3.5 KiB
orcli (💎+🤖)
Bash script to control OpenRefine via its HTTP API.
Features
- works with latest OpenRefine version (currently 3.7)
- run batch processes (import, transform, export)
- orcli takes care of starting and stopping OpenRefine with temporary workspaces
- allows execution of arbitrary bash scripts
- interactive mode for playing around and debugging
- your existing OpenRefine data will not be touched
- import CSV, TSV, JSON, JSONL,
line-based TXT, fixed-width TXT or XML- supports stdin, multiple files and URLs
- transform data by providing an undo/redo JSON file
- orcli calls specific endpoints for each operation to provide improved error handling and logging
- supports stdin, multiple files and URLs
- export to CSV, TSV, JSONL,
HTML, XLS, XLSX, ODS - templating export to additional formats like JSON or XML
Requirements
- GNU/Linux with Bash 4+
- jq
- curl
- OpenRefine 😉
Install
-
Navigate to the OpenRefine program directory
-
Download bash script there and make it executable
wget https://github.com/opencultureconsulting/orcli/raw/main/orcli
chmod +x orcli
Optional:
-
Create a symlink in your $PATH (e.g. to ~/.local/bin)
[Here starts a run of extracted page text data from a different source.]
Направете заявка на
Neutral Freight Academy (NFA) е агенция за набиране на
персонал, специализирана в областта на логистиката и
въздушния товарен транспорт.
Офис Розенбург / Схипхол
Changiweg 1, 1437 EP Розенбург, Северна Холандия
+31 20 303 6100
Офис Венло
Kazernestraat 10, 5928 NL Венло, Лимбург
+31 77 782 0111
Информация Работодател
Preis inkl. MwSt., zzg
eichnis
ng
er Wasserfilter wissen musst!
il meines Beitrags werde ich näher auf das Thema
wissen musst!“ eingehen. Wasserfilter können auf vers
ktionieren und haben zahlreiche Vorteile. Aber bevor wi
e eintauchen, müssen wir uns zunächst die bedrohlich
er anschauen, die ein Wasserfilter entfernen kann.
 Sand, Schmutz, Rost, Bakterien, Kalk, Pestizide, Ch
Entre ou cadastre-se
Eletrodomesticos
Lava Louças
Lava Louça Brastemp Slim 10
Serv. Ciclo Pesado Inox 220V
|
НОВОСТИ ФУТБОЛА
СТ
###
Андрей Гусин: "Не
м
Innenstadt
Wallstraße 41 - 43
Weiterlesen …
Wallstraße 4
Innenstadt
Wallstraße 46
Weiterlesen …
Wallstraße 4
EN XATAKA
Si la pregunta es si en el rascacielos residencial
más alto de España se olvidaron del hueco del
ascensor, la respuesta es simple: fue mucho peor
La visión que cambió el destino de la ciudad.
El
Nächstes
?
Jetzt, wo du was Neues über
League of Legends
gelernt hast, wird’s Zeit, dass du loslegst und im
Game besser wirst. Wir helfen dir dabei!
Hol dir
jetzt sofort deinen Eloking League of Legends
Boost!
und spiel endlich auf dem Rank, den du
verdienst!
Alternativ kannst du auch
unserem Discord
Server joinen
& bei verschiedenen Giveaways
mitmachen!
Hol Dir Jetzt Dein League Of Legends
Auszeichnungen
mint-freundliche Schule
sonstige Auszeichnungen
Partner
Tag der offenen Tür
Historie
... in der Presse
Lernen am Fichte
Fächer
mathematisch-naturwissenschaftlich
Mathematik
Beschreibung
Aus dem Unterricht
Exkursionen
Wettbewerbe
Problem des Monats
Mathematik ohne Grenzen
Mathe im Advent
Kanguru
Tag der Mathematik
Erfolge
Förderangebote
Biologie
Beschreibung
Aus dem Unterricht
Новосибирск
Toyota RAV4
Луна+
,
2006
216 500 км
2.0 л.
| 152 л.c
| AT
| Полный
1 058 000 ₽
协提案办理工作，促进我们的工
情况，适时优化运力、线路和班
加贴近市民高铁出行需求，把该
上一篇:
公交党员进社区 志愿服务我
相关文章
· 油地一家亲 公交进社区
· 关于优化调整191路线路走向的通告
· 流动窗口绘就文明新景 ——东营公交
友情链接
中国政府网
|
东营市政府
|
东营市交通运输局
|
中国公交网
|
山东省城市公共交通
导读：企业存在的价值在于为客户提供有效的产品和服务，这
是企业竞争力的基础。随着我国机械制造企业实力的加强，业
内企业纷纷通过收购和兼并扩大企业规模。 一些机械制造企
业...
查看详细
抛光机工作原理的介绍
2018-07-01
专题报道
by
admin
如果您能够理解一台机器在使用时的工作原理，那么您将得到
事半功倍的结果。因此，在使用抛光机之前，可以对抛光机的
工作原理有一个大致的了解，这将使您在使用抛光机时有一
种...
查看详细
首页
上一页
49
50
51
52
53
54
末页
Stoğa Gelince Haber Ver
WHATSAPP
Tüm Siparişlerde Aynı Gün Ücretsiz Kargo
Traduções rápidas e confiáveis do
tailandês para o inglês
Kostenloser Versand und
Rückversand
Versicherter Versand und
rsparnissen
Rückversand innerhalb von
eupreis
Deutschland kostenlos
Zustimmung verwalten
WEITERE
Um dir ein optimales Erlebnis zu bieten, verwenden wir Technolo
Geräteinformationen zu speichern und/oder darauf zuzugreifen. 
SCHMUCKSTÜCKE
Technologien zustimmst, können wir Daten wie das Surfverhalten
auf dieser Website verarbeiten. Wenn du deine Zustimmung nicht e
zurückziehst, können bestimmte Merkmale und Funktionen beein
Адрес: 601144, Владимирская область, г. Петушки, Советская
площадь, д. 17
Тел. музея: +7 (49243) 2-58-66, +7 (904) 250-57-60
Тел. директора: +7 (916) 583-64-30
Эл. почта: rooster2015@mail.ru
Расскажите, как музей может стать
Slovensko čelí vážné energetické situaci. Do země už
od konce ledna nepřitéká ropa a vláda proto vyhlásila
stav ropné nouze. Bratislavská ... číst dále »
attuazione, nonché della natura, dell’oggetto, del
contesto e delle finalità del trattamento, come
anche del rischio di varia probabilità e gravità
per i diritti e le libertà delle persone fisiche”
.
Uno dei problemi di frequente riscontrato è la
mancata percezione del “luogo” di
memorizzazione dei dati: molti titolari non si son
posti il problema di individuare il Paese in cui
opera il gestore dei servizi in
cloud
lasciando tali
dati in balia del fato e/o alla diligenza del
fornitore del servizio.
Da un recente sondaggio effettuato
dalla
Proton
ln -s "${PWD}/orcli" ~/.local/bin/
-
Install Bash tab completion
-
temporary
source <(orcli completions)
-
permanently
mkdir -p ~/.bashrc.d orcli completions > ~/.bashrc.d/orcli
-
Getting Started
- Launch an interactive playground
./orcli run --interactive
- Create OpenRefine project
duplicates
from comma-separated-values (CSV) file
orcli import csv "https://git.io/fj5hF" --projectName "duplicates"
- Remove duplicates by applying an undo/redo JSON file
orcli transform "duplicates" "https://git.io/fj5ju"
- Export data from OpenRefine project to tab-separated-values (TSV) file
duplicates.tsv
orcli export tsv "duplicates" --output "duplicates.tsv"
- Write out your session history to file
example.sh
(and delete the last line to remove the history command)
history -a "example.sh"
sed -i '$ d' example.sh
- Exit playground
exit
- Run whole process again
./orcli run example.sh
Usage
-
Use help screens for available options and examples for each command.
orcli --help
-
If your OpenRefine is running on a different port or host, then use the environment variable OPENREFINE_URL.
OPENREFINE_URL="http://localhost:3333" orcli list
-
If OpenRefine does not have enough memory to process the data, it becomes slow and may even crash. Check the message after the run command finishes to see how much memory was used and adjust the memory allocated to OpenRefine accordingly with the
--memory
flag (default: 2048M).
Development
orcli uses bashly for generating the one-file script from files in the src
directory
- Install bashly (requires ruby)
gem install bashly
-
Edit code in src directory
-
Generate script
bashly generate --upgrade
- Run tests
./orcli test
- Generate help files
./help.sh